Dataset entries
○ ○ ○ ○ ○

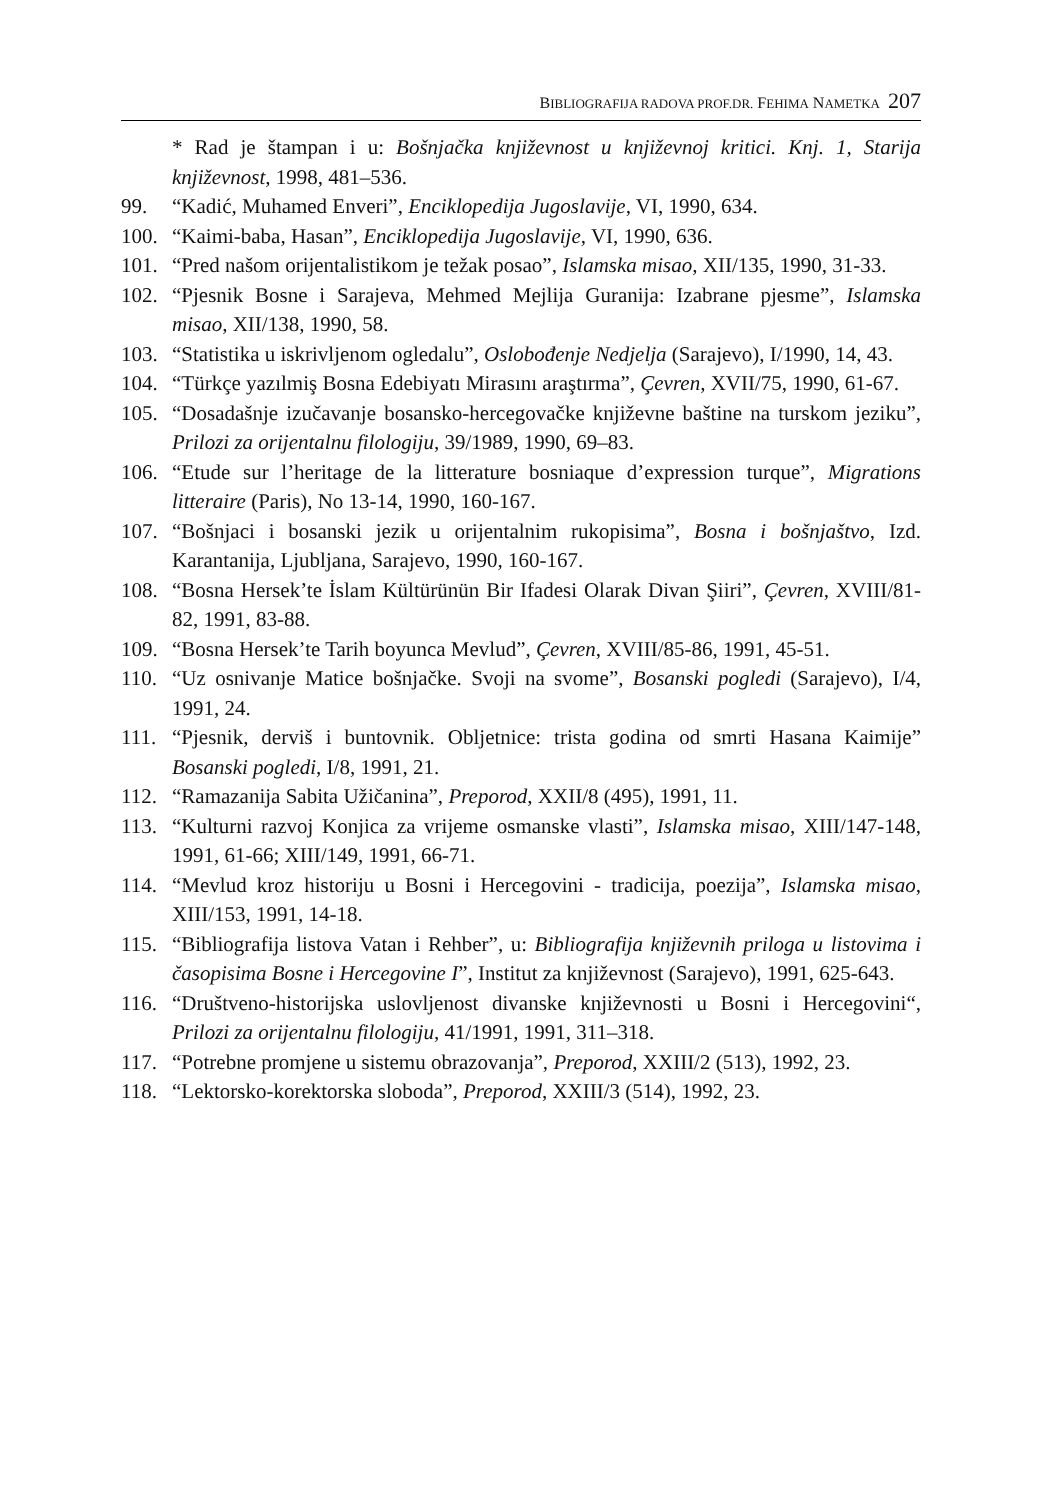BIBLIOGRAFIJA RADOVA PROF.DR. FEHIMA NAMETKA 207
* Rad je štampan i u: Bošnjačka književnost u književnoj kritici. Knj. 1, Starija književnost, 1998, 481–536.
99. “Kadić, Muhamed Enveri”, Enciklopedija Jugoslavije, VI, 1990, 634.
100. “Kaimi-baba, Hasan”, Enciklopedija Jugoslavije, VI, 1990, 636.
101. “Pred našom orijentalistikom je težak posao”, Islamska misao, XII/135, 1990, 31-33.
102. “Pjesnik Bosne i Sarajeva, Mehmed Mejlija Guranija: Izabrane pjesme”, Islamska misao, XII/138, 1990, 58.
103. “Statistika u iskrivljenom ogledalu”, Oslobođenje Nedjelja (Sarajevo), I/1990, 14, 43.
104. “Türkçe yazılmiş Bosna Edebiyatı Mirasını araştırma”, Çevren, XVII/75, 1990, 61-67.
105. “Dosadašnje izučavanje bosansko-hercegovačke književne baštine na turskom jeziku”, Prilozi za orijentalnu filologiju, 39/1989, 1990, 69–83.
106. “Etude sur l’heritage de la litterature bosniaque d’expression turque”, Migrations litteraire (Paris), No 13-14, 1990, 160-167.
107. “Bošnjaci i bosanski jezik u orijentalnim rukopisima”, Bosna i bošnjaštvo, Izd. Karantanija, Ljubljana, Sarajevo, 1990, 160-167.
108. “Bosna Hersek’te İslam Kültürünün Bir Ifadesi Olarak Divan Şiiri”, Çevren, XVIII/81-82, 1991, 83-88.
109. “Bosna Hersek’te Tarih boyunca Mevlud”, Çevren, XVIII/85-86, 1991, 45-51.
110. “Uz osnivanje Matice bošnjačke. Svoji na svome”, Bosanski pogledi (Sarajevo), I/4, 1991, 24.
111. “Pjesnik, derviš i buntovnik. Obljetnice: trista godina od smrti Hasana Kaimije” Bosanski pogledi, I/8, 1991, 21.
112. “Ramazanija Sabita Užičanina”, Preporod, XXII/8 (495), 1991, 11.
113. “Kulturni razvoj Konjica za vrijeme osmanske vlasti”, Islamska misao, XIII/147-148, 1991, 61-66; XIII/149, 1991, 66-71.
114. “Mevlud kroz historiju u Bosni i Hercegovini - tradicija, poezija”, Islamska misao, XIII/153, 1991, 14-18.
115. “Bibliografija listova Vatan i Rehber”, u: Bibliografija književnih priloga u listovima i časopisima Bosne i Hercegovine I”, Institut za književnost (Sarajevo), 1991, 625-643.
116. “Društveno-historijska uslovljenost divanske književnosti u Bosni i Hercegovini“, Prilozi za orijentalnu filologiju, 41/1991, 1991, 311–318.
117. “Potrebne promjene u sistemu obrazovanja”, Preporod, XXIII/2 (513), 1992, 23.
118. “Lektorsko-korektorska sloboda”, Preporod, XXIII/3 (514), 1992, 23.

○ ○ ○ ○ ○

→ **Request**
If a line in the records contains "Enciklopedija", report it.

→ **Solution for this task**
99. “Kadić, Muhamed Enveri”, Enciklopedija Jugoslavije, VI, 1990, 634.
100. “Kaimi-baba, Hasan”, Enciklopedija Jugoslavije, VI, 1990, 636.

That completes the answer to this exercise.